Frequently Called Functions

Figure 7.25. Frequently Called Functions

It’s always good to have dumps of the protocol in front of you for comparison. This is the first message my client sent to the server in hex.

59 4D 53 47 00 0F 00 00 13 00 57 00 00 00 00 00 00 00 00 31 C0 80 69 64 61 70 6C
75 67 69 6E 31 32 33 34 35 C0 80

The call to wpurple_read makes this function a good candidate to start reverse engineering. The function copies the data into another buffer, makes sure it’s longer than four bytes, and then drops into the main processing blocks. The first protocol processing block is shown in Figure 7.26.

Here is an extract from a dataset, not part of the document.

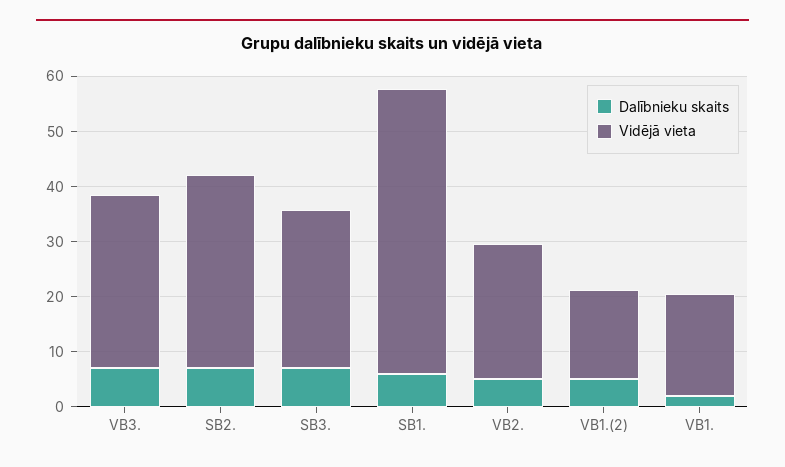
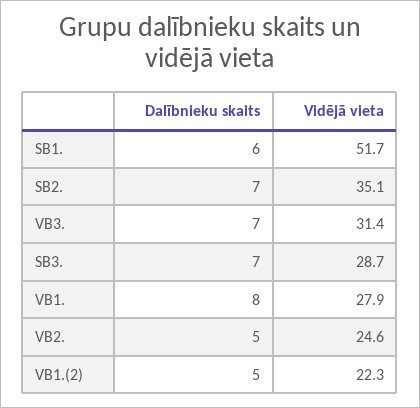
Vidējā vieta, VB1.(2): 16 -> 22.3
Dalībnieku skaits, VB1.: 2 -> 8
Vidējā vieta, VB1.: 18 -> 27.9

First Protocol Processing Block

Figure 7.26. First Protocol Processing Block

It compares the first four bytes of the read buffer to the string “YMSG” and exits if it doesn’t match. The YMSG must be used as a magic number, as shown in Figure 7.27.

YMSG Magic Number

Figure 7.27. YMSG Magic Number

The next check looks like a length field. It pulls bytes 8 and 9 out of the packet, shifts byte 8 to the left, and adds them together. So we can guess that the length field is a big-endian short. That leaves our structure something like:

struct login_packet{
       char Magic[4];         /*Always YMSG*/
       char unknown1;
       char unknown2;
       char unknown3;
       char unknown4;
       unsigned short Len;    /*Big Endian*/
}

The process and number of function calls involved is greater in the Yahoo! Instant Messenger protocol than in the example protocol used earlier in the chapter, but extracting the protocol from the binary is the same. Input comes from a read and then is processed through a set of function calls. With a little work, you should be able to reverse the rest of the protocol.